Not to mention, his articles contain plenty of pseudoscience that is dressed up to look like it is based on real science.
In the cases where authors are listed, they are usually “health coaches” or have other meaningless credentials that can be bought online.
The truth is that Google is particularly careful about health-related content. Its users want to find health content that is accurate and credible.
This is central to Google’s E-A-T algorithm, which stands for “Expertise, Authority and Trustworthiness.”
If you are writing about sensitive topics like medical conditions, then it needs to be written (or reviewed) by experts with authority and your site needs to be trustworthy and have a good reputation.
8. Make sure you actually deserve to rank
Google wants to show the highest-quality, most relevant answers to people’s search queries.
They don’t roll out these big updates unless they think it actually improves the search results.
So if your site is getting hit, then chances are that it is because your pages are less valuable for readers than the sites that are going up during the updates.
Make sure to put yourself in the mindset of the people doing the searches on Google. What are they looking for and what is the best way to give it to them?
For example, health content needs to be accurate and credible. But if it’s too scientific, then it may not actually provide much value for the majority of people who are looking for the stuff on Google.
Many expert health writers rank poorly because the Google searchers don’t understand the text or don’t like the overly scientific tone.
So, quality is subjective. What is high-quality for the writer or website owner may not be of much value for the average search engine visitor.
9. Read the quality rater guidelines
Google publishes and maintains a document called the Google Search Quality Evaluator Guidelines.
This is a detailed 166-page document that Google staff uses to evaluate the quality of the search results.
In this document, you will find detailed information about what Google considers to be of either high or low quality.

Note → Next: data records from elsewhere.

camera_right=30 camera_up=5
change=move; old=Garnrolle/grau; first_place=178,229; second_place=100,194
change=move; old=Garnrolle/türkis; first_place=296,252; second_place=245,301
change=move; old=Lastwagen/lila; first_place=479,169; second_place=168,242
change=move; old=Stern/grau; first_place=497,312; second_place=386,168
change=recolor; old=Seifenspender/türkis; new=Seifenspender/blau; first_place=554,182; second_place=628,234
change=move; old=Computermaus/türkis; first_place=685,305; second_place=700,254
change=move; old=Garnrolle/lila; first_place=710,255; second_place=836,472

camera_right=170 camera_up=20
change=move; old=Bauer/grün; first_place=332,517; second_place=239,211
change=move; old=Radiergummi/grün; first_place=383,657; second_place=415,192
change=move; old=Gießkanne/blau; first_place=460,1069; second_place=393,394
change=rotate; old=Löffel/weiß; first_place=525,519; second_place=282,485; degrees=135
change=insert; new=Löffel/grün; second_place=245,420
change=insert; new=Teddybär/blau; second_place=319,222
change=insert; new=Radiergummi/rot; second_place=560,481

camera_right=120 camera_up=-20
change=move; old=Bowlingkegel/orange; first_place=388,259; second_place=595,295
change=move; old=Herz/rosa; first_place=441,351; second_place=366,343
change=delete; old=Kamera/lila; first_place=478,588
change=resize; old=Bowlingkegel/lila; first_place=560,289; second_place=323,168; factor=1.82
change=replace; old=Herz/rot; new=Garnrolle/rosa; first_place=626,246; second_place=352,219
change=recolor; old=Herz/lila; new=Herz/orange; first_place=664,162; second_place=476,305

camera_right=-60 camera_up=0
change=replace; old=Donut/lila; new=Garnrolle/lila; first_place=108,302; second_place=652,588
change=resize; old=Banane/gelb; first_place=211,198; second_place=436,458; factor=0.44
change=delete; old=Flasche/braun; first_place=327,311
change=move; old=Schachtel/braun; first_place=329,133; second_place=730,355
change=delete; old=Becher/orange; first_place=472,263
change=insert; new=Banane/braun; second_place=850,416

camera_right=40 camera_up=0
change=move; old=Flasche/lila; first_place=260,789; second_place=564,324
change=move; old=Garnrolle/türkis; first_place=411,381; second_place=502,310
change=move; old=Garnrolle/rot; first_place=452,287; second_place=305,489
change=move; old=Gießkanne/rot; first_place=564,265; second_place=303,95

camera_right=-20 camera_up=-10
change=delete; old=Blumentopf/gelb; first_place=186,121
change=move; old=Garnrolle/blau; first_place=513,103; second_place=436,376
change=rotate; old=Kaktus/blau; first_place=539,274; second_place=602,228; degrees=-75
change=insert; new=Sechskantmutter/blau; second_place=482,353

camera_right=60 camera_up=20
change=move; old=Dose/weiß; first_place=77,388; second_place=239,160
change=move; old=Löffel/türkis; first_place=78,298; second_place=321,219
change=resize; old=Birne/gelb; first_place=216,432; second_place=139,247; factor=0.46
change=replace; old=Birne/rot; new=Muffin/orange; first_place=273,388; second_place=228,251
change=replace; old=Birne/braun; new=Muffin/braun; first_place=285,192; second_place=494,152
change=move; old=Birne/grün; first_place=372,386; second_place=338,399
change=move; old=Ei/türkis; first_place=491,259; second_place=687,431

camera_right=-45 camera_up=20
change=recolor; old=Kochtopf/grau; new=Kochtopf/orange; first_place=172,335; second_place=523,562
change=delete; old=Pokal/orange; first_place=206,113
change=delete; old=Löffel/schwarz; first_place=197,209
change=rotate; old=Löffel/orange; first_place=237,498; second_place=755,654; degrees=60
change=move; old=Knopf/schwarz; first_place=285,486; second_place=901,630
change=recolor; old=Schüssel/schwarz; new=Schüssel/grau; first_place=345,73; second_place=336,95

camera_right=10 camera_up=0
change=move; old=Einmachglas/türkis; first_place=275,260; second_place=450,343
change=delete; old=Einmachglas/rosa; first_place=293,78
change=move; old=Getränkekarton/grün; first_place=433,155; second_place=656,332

Reading this will give you deep insight into how Google thinks about quality and what kinds of pages they want to display in the search results.
In fact, many of the things I have listed in this article can be found in this document.
If you build your site and its content with these guidelines in mind, then that is highly likely to help you get better rankings and more search traffic over the long-term.
Avoiding the things Google lists as “low quality” and “lowest quality” is also likely to protect you from getting hit by future algorithm updates.
10. Do a major site audit
If you get hit by an algorithm update, then you need to do a major site audit to figure out what could be causing your problems.
You need to look for thin or low-quality content, excessive or misleading popups and ads, readability issues, and design and technical problems.
The best way to do this is to visit as many pages as you can manually, including checking them on mobile and tablet to make sure they work well there.
In addition, you can use automated tools to help you with the site audit.
Here’s a screenshot from an audit I did with SEMRush. It is possible to dig into the reports to find more info about the problems and how to fix them.
This can help you find crawling issues, low-quality pages, broken links, site speed problems and various on-page and technical SEO issues.
Make BIG improvements and keep them for the long-term
Unfortunately, there is no “quick fix” available to recover from Google algorithm updates.
It can take months to recover in some cases. The last time it took 3 months for Google to do its next “core” algorithm update.
Here’s another quote from Glenn Gabe on recovery from Google algorithm updates:
“You will not recover by putting band-aids on the situation. You will not recover in a few weeks, or a month or two. You must implement significant changes to improve your site and make sure they stick around for the long-term.”
You have to make BIG improvements to your site and then wait patiently for the next update to arrive while continuing to produce high-quality content. That is the best way to recover.
If you don’t do these things, then chances are that you will actually suffer another more severe drop in the next algorithm update.